- Fry discovers the full engraving on the gravestone of his nephew
- Episode no.: Season 3 Episode 4
- Directed by: Chris Loudon
- Written by: Ron Weiner
- Production code: 3ACV04
- Original air date: March 11, 2001

Guest appearance
- Tom Kenny as Yancy Fry Jr.;

Episode features
- Opening caption: Broadcast Simultaneously One Year In The Future
- Opening cartoon: "Boom Boom" from Looney Tunes by Warner Bros. Cartoons (1936)

Episode chronology
| ← Previous "A Tale of Two Santas" | Next → "The Birdbot of Ice-Catraz" |
- Futurama season 3

= The Luck of the Fryrish =

"The Luck of the Fryrish" is the fourth episode in the third season of the American animated television series Futurama, and the 36th episode of the series overall. It originally aired on the Fox network in the United States on March 11, 2001.

==Plot==
The episode opens in the mid-1970s, where a young Yancy Fry is jealous of his newborn brother Philip, and copies him in anything he can. In 3000, Philip is getting fed up with his bad luck in a horse rally. A flashback shows Fry discovering a seven-leaf clover, which grants him extraordinary luck and allows him to beat his brother in any contest, from basketball to breakdancing. Fry sets off, with Leela and Bender, to find his clover in the ruins of Old New York and makes his way to his old house.

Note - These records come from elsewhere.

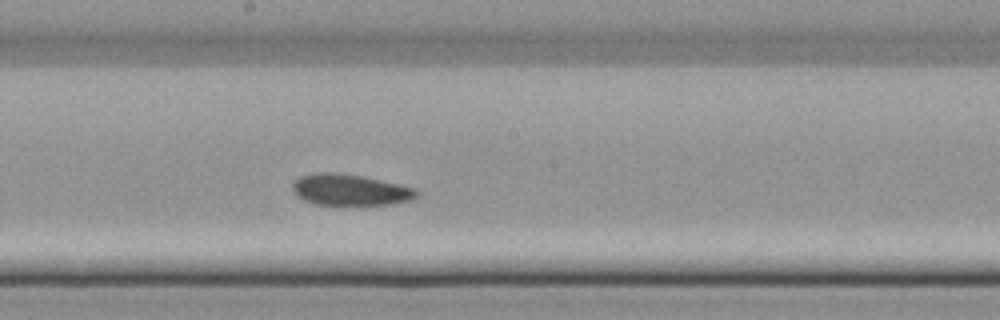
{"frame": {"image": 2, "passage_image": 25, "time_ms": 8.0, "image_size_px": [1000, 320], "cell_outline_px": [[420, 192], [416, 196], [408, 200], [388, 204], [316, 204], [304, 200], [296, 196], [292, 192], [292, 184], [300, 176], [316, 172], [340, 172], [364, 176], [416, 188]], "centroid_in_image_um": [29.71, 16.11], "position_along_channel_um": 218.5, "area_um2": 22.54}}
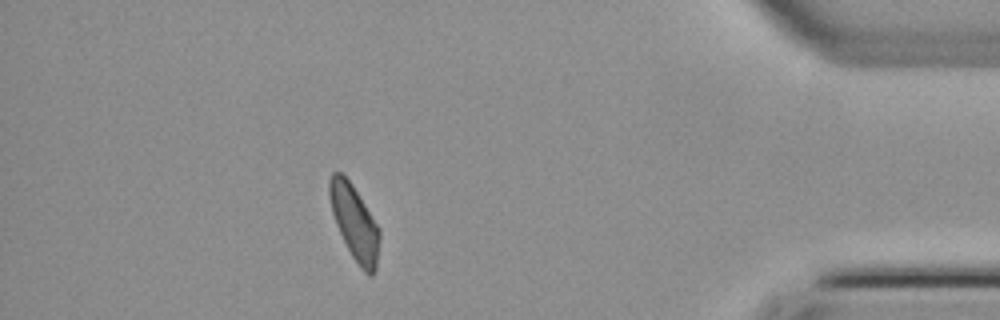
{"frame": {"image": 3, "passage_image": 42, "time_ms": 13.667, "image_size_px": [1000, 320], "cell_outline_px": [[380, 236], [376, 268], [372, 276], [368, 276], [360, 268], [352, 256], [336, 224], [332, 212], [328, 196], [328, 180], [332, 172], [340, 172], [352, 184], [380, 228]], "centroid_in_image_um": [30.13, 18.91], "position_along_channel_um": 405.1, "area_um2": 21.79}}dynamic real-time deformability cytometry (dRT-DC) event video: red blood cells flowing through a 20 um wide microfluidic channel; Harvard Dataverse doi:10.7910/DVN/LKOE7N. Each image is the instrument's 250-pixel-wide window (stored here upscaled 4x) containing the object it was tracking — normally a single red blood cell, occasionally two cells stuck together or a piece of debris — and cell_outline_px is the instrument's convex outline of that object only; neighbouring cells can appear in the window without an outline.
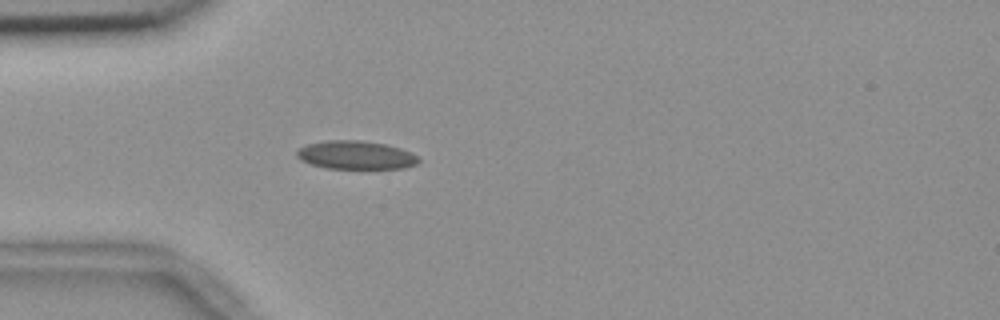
{"species": "common noctule bat (a hibernating species)", "species_latin": "Nyctalus noctula", "temperature_condition": "room temperature", "stored_images_in_passage": 42, "camera_frame_rate_fps": 3000, "um_per_image_px": 0.085, "animal": {"sex": "female", "body_mass_g": 18.4}, "frame": {"image": 1, "passage_image": 6, "time_ms": 1.667, "image_size_px": [1000, 320], "cell_outline_px": [[420, 160], [416, 164], [404, 168], [328, 168], [312, 164], [300, 160], [296, 156], [296, 152], [300, 148], [308, 144], [328, 140], [356, 140], [384, 144], [400, 148], [416, 156]], "centroid_in_image_um": [30.22, 13.18], "position_along_channel_um": 54.8, "area_um2": 19.77}}
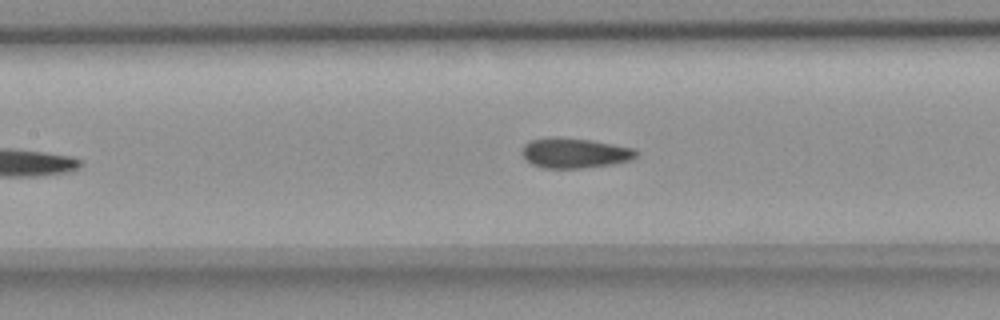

Back in the 1980s, a teenage Fry hides the seven-leaf clover inside his Ronco record vault in his copy of The Breakfast Club soundtrack. In 3000, Fry finds and opens the safe, only to discover the clover is missing. He concludes that Yancy must have stolen it. They happen across a statue of whom they believe to be Yancy, with the seven-leaf clover in his lapel. The inscription, "Philip J. Fry - First Person on Mars", angers Fry because he believes Yancy stole his name and his dream.

Professor Farnsworth pulls up a biographical movie about "Philip J. Fry", where the crew learns that he was a millionaire, rock star, astronaut, and is now buried with the seven-leaf clover in Orbiting Meadows National Cemetery, a graveyard orbiting Earth. A furious Fry sets off to rob Philip J. Fry's grave and recover the clover. The story jumps back to the early 21st century, where an adult Yancy is rummaging through his missing brother's music to find something to play at his wedding. Yancy discovers the seven-leaf clover and takes it.

Fry, Leela and Bender reach the grave site and start digging, but Fry knocks loose some moss that is covering part of an inscription on the tombstone. The story jumps back to Yancy, who is discussing naming his newborn son with his wife. Yancy reveals he misses his brother, and gives Fry's clover to his newborn son and names him Philip J. Fry II. The inscription on the tomb reads "Here Lies Philip J. Fry, named for his uncle, to carry on his spirit." Bender finds the clover, but Fry, moved by his brother's gesture, returns it to his nephew's grave.

==Production==
According to executive producer David X. Cohen, the storyboards for this particular episode were color-coded to indicate which scenes were based in the 31st century and which in the 20th century. Cohen also notes that the concept of simultaneously telling two stories set in different times was inspired by The Godfather Part II.

==Cultural references==
The quantum finish at the racetrack is a reference to the Heisenberg uncertainty principle. Additionally, Fry's line, "It's clovering time", is a reference to the catchphrase of the Marvel Comics superhero, the Thing ("It's clobbering time!").

==Broadcast and reception==
Ron Weiner won an Annie Award for "Outstanding individual achievement for writing in an animated television production" for this episode in 2001. In 2006, IGN ranked this episode as number eleven in their list of the top 25 Futurama episodes due to the surprising ending and emotional nature of the plot. Christopher Bird of Torontoist called the episode "one of the greatest, saddest and most profound" episodes of Futurama, noted that it explores themes of loneliness and isolation, and "that it does this without ever becoming maudlin is a triumph." In 2013, it was ranked number 3 "as voted on by fans" for Comedy Central's Futurama Fanarama marathon.

In its original airing, this episode had a 4.9 rating/9 share and was in 73rd place for the week.